Their original application was rejected by the Secretary of State for the Home Department (SSHD) and they appealed to the immigration judge who granted the application on the basis that they were dependants and directed that their case be considered in line 17(4) of the 2006 regulations which provides for the decision maker to exercise their discretion in such matters. The SSHD sought reconsideration of the case by the upper tribunal which decided to stay the proceedings stating that whilst the case raised a factual question as to whether or not there existed a situation of dependency, it also raised legal problems, the resolution of which required a clear understanding of the scope of the provisions of EU law. A number of different issues were raised.
 
 
The core issue was whether or no article 3(2) of the Directive requires a Member State to make legislative provision to facilitate entry to and or residence in a member state to the class of other family members who are not nationals of the European Union who can meet the requirements of article 10 (2) of that Directive?
 
Article 3(2) of the Directive stipulates that:
 
“ Without prejudice to any right to free movement and residence the persons concerned may have in their own right, the host Member State shall, in accordance with its national legislation, facilitate entry and residence for the following persons:
 
Any other family members, irrespective of their nationality (…) in the country from which they have come, are dependants or members of the household of the Union citizen having the primary right of residence, or where serious health grounds strictly require the personal care of the family member by the Union Citizen.
 
The Partner with whom the Union Citizen has a durable relationship, duly attested, The host Member State shall undertake and extensive examination of the personal circumstances and shall justify any denial of entry or residence to these people. “The court held that the ‘fundamental right to private and family life may, in principle be relied on by all categories of person mentioned in Article 3(2) of Directive 2004/38.’ The Court concluded that in this case Mr Rahman’s private and family life had been impaired by the failure of the UK authorities to issue residence permits to his brother, half brother and nephew.
 
It so follows that Art 3(2) ‘must be interpreted as requiring Member States to adopt the measures necessary to facilitate entry and residence in their territory for all persons coming within the scope of that provision. Additionally, the primary law of the EU ‘precludes a member state from refusing a national of a non member country who comes within the scope of that provision residence in its territory in the case where that national wishes to reside with a member of his family who is a Union citizen, where such a refusal has the effect of unjustifiably impeding the exercise of the Union citizen concerned to move freely within the territory of the member states or causes disproportionate impairment of his right o respect for private and family life.’
 

The Court surmised that Article 3(2) of Directive 2004 /38 must be interpreted to the effect that:
 
  • It precludes national legislation which limits the scope of that provision to other members who resided in the same state as the Union national before the Union national came to the host Member State
  • The notion of ‘dependent’ does not imply that dependency existed shortly before the Union national came to the Host Member state and..

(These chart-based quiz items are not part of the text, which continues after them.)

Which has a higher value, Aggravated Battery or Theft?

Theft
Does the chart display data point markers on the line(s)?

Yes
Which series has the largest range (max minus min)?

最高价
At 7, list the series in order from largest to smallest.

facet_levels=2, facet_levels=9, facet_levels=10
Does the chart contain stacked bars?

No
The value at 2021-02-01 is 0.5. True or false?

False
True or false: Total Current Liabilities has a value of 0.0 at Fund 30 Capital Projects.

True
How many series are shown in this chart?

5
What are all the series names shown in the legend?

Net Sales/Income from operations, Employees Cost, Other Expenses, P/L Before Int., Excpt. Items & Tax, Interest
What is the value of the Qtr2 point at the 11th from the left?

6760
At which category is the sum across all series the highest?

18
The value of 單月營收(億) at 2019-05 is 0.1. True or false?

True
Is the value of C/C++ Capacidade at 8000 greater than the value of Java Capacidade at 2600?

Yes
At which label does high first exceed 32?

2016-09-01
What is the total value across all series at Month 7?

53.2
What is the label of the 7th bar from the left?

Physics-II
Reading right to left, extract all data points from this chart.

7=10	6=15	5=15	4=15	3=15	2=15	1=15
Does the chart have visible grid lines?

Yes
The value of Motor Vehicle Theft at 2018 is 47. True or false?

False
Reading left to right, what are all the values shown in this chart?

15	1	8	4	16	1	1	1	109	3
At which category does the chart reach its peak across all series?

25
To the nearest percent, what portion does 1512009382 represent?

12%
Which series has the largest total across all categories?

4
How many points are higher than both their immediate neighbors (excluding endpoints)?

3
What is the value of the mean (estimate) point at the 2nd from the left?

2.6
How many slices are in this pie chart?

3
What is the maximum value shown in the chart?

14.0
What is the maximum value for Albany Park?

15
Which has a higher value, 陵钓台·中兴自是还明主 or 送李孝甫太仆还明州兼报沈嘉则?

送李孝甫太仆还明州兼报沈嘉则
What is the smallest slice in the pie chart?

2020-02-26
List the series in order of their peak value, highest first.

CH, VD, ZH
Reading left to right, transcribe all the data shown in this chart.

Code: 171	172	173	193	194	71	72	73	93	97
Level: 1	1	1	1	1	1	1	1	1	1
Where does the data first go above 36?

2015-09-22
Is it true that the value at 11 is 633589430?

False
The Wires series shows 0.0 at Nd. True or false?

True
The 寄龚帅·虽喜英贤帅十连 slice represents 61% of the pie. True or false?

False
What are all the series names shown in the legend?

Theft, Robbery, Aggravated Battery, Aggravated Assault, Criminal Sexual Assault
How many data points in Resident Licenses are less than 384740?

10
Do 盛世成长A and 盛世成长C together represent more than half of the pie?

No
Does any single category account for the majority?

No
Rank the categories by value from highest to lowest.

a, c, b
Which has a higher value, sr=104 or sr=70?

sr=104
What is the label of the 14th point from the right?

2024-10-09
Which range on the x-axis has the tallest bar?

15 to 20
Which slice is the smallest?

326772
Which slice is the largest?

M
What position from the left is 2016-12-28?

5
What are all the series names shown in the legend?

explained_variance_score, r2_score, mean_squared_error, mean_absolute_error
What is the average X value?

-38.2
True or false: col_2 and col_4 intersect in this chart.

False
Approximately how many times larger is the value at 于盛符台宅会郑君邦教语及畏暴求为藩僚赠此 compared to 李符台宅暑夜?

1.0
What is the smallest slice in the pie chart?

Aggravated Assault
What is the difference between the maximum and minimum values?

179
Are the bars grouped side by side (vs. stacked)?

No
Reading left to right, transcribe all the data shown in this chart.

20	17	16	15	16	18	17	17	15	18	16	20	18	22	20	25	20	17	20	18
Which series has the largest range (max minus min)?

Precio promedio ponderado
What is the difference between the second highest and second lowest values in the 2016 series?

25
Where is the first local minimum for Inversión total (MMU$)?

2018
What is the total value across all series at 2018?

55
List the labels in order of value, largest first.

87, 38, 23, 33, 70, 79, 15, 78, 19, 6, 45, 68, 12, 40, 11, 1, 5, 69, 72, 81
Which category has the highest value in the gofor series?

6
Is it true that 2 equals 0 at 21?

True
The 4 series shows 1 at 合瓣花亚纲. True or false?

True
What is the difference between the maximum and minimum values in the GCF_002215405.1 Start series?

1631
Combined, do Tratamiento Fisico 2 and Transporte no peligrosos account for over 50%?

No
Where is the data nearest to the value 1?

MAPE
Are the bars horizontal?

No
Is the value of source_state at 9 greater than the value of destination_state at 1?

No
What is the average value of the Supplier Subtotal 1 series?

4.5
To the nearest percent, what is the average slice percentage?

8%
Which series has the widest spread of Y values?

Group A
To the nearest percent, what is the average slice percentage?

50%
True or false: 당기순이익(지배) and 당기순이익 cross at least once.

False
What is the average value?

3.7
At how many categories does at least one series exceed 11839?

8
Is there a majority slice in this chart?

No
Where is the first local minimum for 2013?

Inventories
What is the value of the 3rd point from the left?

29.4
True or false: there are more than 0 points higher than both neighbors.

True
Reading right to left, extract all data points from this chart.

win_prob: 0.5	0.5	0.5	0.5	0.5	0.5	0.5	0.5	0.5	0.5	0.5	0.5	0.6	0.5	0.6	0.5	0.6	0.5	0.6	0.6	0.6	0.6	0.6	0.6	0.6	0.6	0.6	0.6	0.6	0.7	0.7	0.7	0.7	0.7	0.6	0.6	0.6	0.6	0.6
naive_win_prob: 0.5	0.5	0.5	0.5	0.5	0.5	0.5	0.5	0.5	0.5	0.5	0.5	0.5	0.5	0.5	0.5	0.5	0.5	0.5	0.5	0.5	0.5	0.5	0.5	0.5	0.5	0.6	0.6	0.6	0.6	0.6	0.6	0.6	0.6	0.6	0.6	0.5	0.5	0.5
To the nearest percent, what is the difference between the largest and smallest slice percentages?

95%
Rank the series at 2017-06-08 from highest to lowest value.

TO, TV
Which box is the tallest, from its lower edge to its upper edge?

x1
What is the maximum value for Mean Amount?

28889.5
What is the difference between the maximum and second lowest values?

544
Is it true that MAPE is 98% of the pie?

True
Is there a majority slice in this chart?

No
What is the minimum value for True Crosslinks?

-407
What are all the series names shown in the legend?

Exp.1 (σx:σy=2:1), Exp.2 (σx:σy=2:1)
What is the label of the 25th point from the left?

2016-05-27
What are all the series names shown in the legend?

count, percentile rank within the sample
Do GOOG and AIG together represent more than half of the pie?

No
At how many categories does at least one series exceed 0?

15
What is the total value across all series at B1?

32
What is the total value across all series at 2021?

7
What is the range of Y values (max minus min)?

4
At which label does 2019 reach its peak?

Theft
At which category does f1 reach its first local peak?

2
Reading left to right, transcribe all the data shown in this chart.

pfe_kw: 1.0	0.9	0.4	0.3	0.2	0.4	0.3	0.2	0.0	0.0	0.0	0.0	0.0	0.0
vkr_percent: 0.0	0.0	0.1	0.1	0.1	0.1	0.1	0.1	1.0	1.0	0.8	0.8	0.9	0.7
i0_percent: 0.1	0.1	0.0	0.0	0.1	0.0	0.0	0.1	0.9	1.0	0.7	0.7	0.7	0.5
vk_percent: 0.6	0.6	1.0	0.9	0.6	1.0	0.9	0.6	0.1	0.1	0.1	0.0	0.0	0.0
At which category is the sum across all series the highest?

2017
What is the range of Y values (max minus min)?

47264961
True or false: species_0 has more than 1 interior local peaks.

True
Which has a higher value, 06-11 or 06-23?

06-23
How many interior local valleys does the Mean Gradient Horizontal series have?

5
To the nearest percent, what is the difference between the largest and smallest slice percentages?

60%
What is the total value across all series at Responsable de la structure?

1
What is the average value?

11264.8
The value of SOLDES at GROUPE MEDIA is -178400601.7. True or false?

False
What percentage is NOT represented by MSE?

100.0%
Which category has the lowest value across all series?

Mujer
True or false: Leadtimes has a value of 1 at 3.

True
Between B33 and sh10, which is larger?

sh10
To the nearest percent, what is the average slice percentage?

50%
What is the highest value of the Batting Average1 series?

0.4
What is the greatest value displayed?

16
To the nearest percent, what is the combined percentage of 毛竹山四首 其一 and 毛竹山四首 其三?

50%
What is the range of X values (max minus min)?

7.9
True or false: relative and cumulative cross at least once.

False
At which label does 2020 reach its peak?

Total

  • It does not preclude national legislation which makes entry and residence for a national of a non-members country subject to conditions as to the nature or duration of dependency, provided that those conditions pursue a legitimate objective, are appropriate for securing the attainment of that objective and do not go beyond what is necessary to attain it.
 
 
We will keep you posted as to our further developments on cases concerning dependent family members of EU nationals.